» **Task requirements**
Once the data has been read, return all of it precisely as written.

[Given entries]

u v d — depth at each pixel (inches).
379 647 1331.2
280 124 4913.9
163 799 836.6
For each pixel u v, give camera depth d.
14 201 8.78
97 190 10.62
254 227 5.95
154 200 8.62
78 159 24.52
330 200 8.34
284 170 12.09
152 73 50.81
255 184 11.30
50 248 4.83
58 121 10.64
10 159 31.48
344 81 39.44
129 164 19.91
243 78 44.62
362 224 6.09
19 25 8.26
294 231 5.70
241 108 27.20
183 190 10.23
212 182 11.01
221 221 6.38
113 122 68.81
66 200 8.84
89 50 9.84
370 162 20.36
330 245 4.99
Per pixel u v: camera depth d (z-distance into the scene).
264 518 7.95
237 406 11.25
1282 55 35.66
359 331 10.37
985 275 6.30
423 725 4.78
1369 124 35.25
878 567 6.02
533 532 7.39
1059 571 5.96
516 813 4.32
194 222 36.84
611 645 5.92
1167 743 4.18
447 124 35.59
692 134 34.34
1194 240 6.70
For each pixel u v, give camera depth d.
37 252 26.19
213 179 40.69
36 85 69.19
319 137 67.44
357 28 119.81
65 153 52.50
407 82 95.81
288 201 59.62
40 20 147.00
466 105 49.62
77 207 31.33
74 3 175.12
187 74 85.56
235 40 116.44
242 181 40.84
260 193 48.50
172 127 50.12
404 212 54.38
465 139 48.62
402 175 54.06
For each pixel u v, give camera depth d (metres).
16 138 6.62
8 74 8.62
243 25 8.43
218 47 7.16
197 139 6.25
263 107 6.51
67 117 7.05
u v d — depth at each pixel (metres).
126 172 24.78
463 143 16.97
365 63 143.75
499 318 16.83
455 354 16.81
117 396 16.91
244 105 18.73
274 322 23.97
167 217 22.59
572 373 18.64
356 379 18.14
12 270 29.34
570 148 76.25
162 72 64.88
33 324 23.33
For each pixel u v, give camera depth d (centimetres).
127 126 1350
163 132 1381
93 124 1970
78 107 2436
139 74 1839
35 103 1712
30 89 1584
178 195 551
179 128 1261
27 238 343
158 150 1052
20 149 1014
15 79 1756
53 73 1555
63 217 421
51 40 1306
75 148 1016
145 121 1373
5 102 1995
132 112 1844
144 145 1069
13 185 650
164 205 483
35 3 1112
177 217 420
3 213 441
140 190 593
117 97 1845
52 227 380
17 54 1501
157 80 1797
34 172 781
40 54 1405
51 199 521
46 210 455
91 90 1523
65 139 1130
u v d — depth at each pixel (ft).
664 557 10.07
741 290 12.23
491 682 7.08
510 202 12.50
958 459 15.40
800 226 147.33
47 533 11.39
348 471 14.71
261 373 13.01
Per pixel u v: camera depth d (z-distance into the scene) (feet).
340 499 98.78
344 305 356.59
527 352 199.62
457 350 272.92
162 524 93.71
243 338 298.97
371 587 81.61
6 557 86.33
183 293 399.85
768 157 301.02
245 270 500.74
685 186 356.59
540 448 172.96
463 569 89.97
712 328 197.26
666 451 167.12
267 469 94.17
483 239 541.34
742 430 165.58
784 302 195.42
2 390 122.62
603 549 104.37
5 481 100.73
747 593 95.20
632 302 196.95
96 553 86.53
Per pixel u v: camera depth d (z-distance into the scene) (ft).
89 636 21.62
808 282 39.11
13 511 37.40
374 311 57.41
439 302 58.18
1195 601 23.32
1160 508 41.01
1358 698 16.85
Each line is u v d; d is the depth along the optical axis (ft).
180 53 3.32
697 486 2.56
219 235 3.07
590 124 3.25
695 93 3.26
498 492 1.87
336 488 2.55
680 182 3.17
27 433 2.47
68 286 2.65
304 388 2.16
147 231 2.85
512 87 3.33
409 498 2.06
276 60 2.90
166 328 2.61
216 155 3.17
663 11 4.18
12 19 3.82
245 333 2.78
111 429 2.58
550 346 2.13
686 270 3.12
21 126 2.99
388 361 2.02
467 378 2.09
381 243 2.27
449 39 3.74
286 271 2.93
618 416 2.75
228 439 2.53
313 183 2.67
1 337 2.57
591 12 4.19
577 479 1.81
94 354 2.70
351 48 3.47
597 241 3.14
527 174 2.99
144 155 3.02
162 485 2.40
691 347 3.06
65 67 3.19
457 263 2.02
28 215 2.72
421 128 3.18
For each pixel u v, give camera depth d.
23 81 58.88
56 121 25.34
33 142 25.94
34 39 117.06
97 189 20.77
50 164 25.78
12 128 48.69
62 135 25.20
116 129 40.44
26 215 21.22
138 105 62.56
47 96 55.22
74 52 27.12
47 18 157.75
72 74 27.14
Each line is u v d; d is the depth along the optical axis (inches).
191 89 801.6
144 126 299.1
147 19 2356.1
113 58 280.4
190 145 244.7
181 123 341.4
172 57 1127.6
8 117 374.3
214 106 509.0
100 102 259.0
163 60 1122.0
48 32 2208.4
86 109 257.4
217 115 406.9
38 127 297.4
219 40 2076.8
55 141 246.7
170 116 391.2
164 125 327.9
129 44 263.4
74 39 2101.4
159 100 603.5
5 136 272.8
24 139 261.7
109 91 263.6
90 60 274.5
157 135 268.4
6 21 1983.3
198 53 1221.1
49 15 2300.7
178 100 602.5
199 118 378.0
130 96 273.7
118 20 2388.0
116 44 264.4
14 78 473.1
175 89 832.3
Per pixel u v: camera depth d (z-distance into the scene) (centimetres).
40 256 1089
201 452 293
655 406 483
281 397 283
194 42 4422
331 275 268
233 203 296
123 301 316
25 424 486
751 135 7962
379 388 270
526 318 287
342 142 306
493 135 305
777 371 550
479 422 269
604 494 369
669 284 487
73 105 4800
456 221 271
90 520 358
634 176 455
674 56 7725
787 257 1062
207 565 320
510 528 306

[/Given entries]

» **Answer box**
u v d — depth at each pixel (inches).
379 647 1331.2
280 124 4913.9
163 799 836.6
For each pixel u v, give camera depth d.
14 201 8.78
97 190 10.62
254 227 5.95
154 200 8.62
78 159 24.52
330 200 8.34
284 170 12.09
152 73 50.81
255 184 11.30
50 248 4.83
58 121 10.64
10 159 31.48
344 81 39.44
129 164 19.91
243 78 44.62
362 224 6.09
19 25 8.26
294 231 5.70
241 108 27.20
183 190 10.23
212 182 11.01
221 221 6.38
113 122 68.81
66 200 8.84
89 50 9.84
370 162 20.36
330 245 4.99
Per pixel u v: camera depth d (z-distance into the scene).
264 518 7.95
237 406 11.25
1282 55 35.66
359 331 10.37
985 275 6.30
423 725 4.78
1369 124 35.25
878 567 6.02
533 532 7.39
1059 571 5.96
516 813 4.32
194 222 36.84
611 645 5.92
1167 743 4.18
447 124 35.59
692 134 34.34
1194 240 6.70
For each pixel u v, give camera depth d.
37 252 26.19
213 179 40.69
36 85 69.19
319 137 67.44
357 28 119.81
65 153 52.50
407 82 95.81
288 201 59.62
40 20 147.00
466 105 49.62
77 207 31.33
74 3 175.12
187 74 85.56
235 40 116.44
242 181 40.84
260 193 48.50
172 127 50.12
404 212 54.38
465 139 48.62
402 175 54.06
For each pixel u v, give camera depth d (metres).
16 138 6.62
8 74 8.62
243 25 8.43
218 47 7.16
197 139 6.25
263 107 6.51
67 117 7.05
u v d — depth at each pixel (metres).
126 172 24.78
463 143 16.97
365 63 143.75
499 318 16.83
455 354 16.81
117 396 16.91
244 105 18.73
274 322 23.97
167 217 22.59
572 373 18.64
356 379 18.14
12 270 29.34
570 148 76.25
162 72 64.88
33 324 23.33
For each pixel u v, give camera depth d (centimetres).
127 126 1350
163 132 1381
93 124 1970
78 107 2436
139 74 1839
35 103 1712
30 89 1584
178 195 551
179 128 1261
27 238 343
158 150 1052
20 149 1014
15 79 1756
53 73 1555
63 217 421
51 40 1306
75 148 1016
145 121 1373
5 102 1995
132 112 1844
144 145 1069
13 185 650
164 205 483
35 3 1112
177 217 420
3 213 441
140 190 593
117 97 1845
52 227 380
17 54 1501
157 80 1797
34 172 781
40 54 1405
51 199 521
46 210 455
91 90 1523
65 139 1130
u v d — depth at each pixel (ft).
664 557 10.07
741 290 12.23
491 682 7.08
510 202 12.50
958 459 15.40
800 226 147.33
47 533 11.39
348 471 14.71
261 373 13.01
Per pixel u v: camera depth d (z-distance into the scene) (feet).
340 499 98.78
344 305 356.59
527 352 199.62
457 350 272.92
162 524 93.71
243 338 298.97
371 587 81.61
6 557 86.33
183 293 399.85
768 157 301.02
245 270 500.74
685 186 356.59
540 448 172.96
463 569 89.97
712 328 197.26
666 451 167.12
267 469 94.17
483 239 541.34
742 430 165.58
784 302 195.42
2 390 122.62
603 549 104.37
5 481 100.73
747 593 95.20
632 302 196.95
96 553 86.53
Per pixel u v: camera depth d (z-distance into the scene) (ft).
89 636 21.62
808 282 39.11
13 511 37.40
374 311 57.41
439 302 58.18
1195 601 23.32
1160 508 41.01
1358 698 16.85
Each line is u v d; d is the depth along the optical axis (ft).
180 53 3.32
697 486 2.56
219 235 3.07
590 124 3.25
695 93 3.26
498 492 1.87
336 488 2.55
680 182 3.17
27 433 2.47
68 286 2.65
304 388 2.16
147 231 2.85
512 87 3.33
409 498 2.06
276 60 2.90
166 328 2.61
216 155 3.17
663 11 4.18
12 19 3.82
245 333 2.78
111 429 2.58
550 346 2.13
686 270 3.12
21 126 2.99
388 361 2.02
467 378 2.09
381 243 2.27
449 39 3.74
286 271 2.93
618 416 2.75
228 439 2.53
313 183 2.67
1 337 2.57
591 12 4.19
577 479 1.81
94 354 2.70
351 48 3.47
597 241 3.14
527 174 2.99
144 155 3.02
162 485 2.40
691 347 3.06
65 67 3.19
457 263 2.02
28 215 2.72
421 128 3.18
For each pixel u v, give camera depth d.
23 81 58.88
56 121 25.34
33 142 25.94
34 39 117.06
97 189 20.77
50 164 25.78
12 128 48.69
62 135 25.20
116 129 40.44
26 215 21.22
138 105 62.56
47 96 55.22
74 52 27.12
47 18 157.75
72 74 27.14
Each line is u v d; d is the depth along the optical axis (inches).
191 89 801.6
144 126 299.1
147 19 2356.1
113 58 280.4
190 145 244.7
181 123 341.4
172 57 1127.6
8 117 374.3
214 106 509.0
100 102 259.0
163 60 1122.0
48 32 2208.4
86 109 257.4
217 115 406.9
38 127 297.4
219 40 2076.8
55 141 246.7
170 116 391.2
164 125 327.9
129 44 263.4
74 39 2101.4
159 100 603.5
5 136 272.8
24 139 261.7
109 91 263.6
90 60 274.5
157 135 268.4
6 21 1983.3
198 53 1221.1
49 15 2300.7
178 100 602.5
199 118 378.0
130 96 273.7
118 20 2388.0
116 44 264.4
14 78 473.1
175 89 832.3
Per pixel u v: camera depth d (z-distance into the scene) (centimetres).
40 256 1089
201 452 293
655 406 483
281 397 283
194 42 4422
331 275 268
233 203 296
123 301 316
25 424 486
751 135 7962
379 388 270
526 318 287
342 142 306
493 135 305
777 371 550
479 422 269
604 494 369
669 284 487
73 105 4800
456 221 271
90 520 358
634 176 455
674 56 7725
787 257 1062
207 565 320
510 528 306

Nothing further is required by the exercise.